GIVEN INSTRUCTION A:
Answer these questions from the case digest below:
(i) What vehicle did the lease-to-own arrangement with BPI Leasing Corporation cover?
(ii) Who was JMV's Treasury Head?
(iii) In what month and year did Ms. Rosemarie Edora start communicating with Mandagan?

SUPPLIED TEXT:

'''

Mandagan v. Jose M.
Valero Corp.
G.R. No. 215118
June 19, 2019
FACTS:
The RTC
and CA convicted Maria Nympha Mandagan for the crime of violation of BP 22. On
July 28, 2001, JMV Corporation, represented by its executive officer, Ramon
Ricardo V. Gutierrez, the son of RVG, entered into a lease-to-own arrangement
with BPI Leasing Corporation (BPI) covering a 2001 Kia Rio sedan. Under the
lease-to-own arrangement, BPI Leasing Corporation will remain the registered
owner of the vehicle until full payment by JMV Corporation. Earlier, on July
11, 2001, JMV paid the down payment of Php87,922, guarantee deposit of
Php3,078, initial rental of Php2,796 and notarial fee of Php200. Likewise, on
July 28, 2001, JMV gave the possession and use of the Kia vehicle to accused
Maria Nympha Mandagan (Mandagan), who in tum, issued and delivered to JMV
thirty four (34) postdated checks against her bank account (Equitable-PC!).
Said checks were all payable to JMV representing Mandagan's monthly payment of
P12,796. In addition, Mandagan explicitly agreed that ownership over the Kia
vehicle will only be transferred to her after full payment of the costs of the
vehicle to JMV. Fourteen (14) out of the thirty (34) checks in the amount of
Php12,796 each totaling to Phpl 79,144.00 were deposited by JMV with BPI and
were honored by the bank. However, the following eleven (11) checks, when
deposited on their respective due dates were dishonored for reason drawn
against insufficient funds or account closed. BPI advised Ms. Marcelina Balmeo,
JMV's Treasury Head, every time the checks were dishonored, who in turn
immediately communicated the dishonor of said checks to Mandagan and demanded
for payment which were all unheeded by Mandagan. JMV's General Account
Supervisor, Ms. Rosemarie Edora, also started communicating with Mandagan
sometime in April 2003, repeatedly informing the latter of the dishonored
checks and reminding her of her outstanding obligations with JMV. Mandagan
responded by requesting for photocopies of the dishonored checks and gave
assurance that she would replace them with new ones and even promised that she
will immediately settle her obligations with JMV by one-time payment, after she
acknowledged receipt of her requested photocopies of the dishonored checks.

'''

GIVEN INSTRUCTION B:
Count the lines in the entries that contain the string "Sequenzdiagramm", with case counting, and give only the number.

GIVEN RECORDS:

'''

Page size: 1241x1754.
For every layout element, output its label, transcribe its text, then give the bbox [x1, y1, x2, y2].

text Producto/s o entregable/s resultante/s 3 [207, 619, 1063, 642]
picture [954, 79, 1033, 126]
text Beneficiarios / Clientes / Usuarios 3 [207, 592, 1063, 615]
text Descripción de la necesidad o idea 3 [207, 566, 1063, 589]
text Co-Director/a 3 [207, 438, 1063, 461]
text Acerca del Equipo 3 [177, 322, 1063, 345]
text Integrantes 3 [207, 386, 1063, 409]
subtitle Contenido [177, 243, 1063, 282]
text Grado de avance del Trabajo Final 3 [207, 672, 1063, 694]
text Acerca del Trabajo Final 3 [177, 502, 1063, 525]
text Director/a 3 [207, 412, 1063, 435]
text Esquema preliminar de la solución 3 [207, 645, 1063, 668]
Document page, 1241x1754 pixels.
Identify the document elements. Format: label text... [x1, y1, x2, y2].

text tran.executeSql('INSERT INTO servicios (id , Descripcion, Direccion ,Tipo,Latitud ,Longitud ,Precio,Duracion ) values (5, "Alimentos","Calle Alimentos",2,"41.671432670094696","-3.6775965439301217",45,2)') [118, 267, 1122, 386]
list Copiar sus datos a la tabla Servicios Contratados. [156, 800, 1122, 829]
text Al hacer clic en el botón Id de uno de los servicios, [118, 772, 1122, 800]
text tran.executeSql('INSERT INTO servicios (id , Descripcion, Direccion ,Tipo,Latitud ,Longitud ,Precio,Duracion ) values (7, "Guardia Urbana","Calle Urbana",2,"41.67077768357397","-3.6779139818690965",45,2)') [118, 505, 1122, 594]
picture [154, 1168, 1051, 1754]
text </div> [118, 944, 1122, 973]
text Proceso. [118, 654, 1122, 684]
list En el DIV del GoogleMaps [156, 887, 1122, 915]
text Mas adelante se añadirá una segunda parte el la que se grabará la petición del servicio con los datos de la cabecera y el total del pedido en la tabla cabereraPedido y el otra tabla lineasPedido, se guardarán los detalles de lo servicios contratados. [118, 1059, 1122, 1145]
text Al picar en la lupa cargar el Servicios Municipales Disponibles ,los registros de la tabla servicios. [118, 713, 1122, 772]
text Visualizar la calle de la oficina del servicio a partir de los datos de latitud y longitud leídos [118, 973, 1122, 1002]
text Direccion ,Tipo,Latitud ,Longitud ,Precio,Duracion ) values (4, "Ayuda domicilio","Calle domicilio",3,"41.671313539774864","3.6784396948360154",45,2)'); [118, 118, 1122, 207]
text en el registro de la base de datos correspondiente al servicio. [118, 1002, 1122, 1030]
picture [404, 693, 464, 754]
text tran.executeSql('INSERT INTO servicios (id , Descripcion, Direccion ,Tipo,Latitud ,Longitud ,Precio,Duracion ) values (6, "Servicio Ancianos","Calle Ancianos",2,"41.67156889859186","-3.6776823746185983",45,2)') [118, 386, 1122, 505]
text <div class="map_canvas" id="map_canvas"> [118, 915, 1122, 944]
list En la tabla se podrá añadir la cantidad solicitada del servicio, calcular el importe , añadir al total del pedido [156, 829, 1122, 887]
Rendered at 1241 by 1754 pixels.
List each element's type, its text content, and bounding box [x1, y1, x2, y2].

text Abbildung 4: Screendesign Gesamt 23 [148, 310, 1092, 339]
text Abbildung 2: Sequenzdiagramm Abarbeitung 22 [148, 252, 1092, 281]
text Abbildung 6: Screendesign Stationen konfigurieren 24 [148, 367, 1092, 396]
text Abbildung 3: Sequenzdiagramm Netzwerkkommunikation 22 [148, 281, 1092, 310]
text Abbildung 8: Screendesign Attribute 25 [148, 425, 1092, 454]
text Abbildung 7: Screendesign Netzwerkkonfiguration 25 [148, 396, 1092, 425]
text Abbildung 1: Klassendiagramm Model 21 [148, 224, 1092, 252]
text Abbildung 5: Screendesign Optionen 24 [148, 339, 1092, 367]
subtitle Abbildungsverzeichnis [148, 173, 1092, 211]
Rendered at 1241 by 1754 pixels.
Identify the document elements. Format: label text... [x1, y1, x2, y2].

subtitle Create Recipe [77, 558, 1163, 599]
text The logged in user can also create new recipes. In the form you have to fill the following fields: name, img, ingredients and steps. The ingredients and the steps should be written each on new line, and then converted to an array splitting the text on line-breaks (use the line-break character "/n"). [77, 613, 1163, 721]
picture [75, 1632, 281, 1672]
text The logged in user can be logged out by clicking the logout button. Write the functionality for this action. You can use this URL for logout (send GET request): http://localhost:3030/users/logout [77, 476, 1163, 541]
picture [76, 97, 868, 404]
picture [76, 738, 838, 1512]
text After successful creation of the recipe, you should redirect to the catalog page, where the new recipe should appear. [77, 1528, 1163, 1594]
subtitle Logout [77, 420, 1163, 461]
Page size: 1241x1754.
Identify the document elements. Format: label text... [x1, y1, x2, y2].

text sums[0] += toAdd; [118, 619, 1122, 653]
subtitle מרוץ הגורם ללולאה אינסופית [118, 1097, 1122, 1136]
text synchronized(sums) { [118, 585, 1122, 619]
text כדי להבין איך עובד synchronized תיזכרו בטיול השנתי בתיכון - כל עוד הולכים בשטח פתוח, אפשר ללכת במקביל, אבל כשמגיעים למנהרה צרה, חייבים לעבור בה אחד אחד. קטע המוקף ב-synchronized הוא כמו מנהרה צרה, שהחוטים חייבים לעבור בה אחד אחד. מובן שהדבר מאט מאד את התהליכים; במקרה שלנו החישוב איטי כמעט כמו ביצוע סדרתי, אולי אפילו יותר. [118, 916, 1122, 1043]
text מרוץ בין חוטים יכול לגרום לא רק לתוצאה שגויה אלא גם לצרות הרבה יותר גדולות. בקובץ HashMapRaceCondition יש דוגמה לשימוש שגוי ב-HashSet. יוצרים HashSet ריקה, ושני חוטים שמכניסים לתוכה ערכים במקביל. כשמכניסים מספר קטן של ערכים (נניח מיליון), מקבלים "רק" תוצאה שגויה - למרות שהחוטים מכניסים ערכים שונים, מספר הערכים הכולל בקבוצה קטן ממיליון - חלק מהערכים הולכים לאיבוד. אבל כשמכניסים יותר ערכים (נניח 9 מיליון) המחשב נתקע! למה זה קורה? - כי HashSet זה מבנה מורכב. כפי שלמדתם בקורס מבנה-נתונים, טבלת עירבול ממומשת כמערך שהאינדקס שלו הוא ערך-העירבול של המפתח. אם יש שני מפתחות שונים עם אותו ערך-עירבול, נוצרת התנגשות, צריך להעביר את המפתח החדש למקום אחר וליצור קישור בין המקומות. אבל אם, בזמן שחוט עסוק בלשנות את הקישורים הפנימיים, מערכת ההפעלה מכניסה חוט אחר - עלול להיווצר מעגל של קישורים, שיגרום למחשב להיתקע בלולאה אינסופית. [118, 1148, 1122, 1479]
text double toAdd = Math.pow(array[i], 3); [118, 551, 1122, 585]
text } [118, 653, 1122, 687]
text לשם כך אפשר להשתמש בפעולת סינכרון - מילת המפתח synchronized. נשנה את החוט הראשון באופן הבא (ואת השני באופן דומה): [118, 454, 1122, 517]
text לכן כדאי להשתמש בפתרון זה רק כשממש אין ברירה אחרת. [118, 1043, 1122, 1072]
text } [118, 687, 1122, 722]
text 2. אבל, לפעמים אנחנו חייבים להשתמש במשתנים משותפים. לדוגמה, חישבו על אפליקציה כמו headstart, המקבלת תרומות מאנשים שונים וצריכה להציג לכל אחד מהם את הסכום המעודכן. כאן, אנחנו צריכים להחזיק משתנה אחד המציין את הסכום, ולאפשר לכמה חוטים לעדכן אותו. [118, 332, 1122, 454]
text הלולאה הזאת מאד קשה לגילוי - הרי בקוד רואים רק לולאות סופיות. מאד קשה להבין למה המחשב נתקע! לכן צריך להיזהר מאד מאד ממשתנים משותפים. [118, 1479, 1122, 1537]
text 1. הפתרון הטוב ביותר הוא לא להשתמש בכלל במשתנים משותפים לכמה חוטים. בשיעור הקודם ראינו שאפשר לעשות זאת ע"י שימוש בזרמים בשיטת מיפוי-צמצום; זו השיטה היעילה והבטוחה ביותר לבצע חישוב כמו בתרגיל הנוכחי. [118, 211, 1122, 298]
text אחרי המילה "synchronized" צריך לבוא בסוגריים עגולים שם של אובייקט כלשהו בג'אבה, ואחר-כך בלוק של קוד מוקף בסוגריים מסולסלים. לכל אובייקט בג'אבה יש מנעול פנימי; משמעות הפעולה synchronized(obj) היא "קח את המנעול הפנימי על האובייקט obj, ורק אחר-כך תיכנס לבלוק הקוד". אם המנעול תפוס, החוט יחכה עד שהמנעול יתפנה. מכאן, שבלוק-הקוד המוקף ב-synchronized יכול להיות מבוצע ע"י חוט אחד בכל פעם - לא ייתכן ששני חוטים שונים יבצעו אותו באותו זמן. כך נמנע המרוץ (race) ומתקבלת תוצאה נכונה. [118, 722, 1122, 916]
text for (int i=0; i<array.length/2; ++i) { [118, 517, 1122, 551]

'''

OUTPUT A:
(i) A 2001 Kia Rio sedan
(ii) Ms. Marcelina Balmeo
(iii) April 2003

OUTPUT B:
2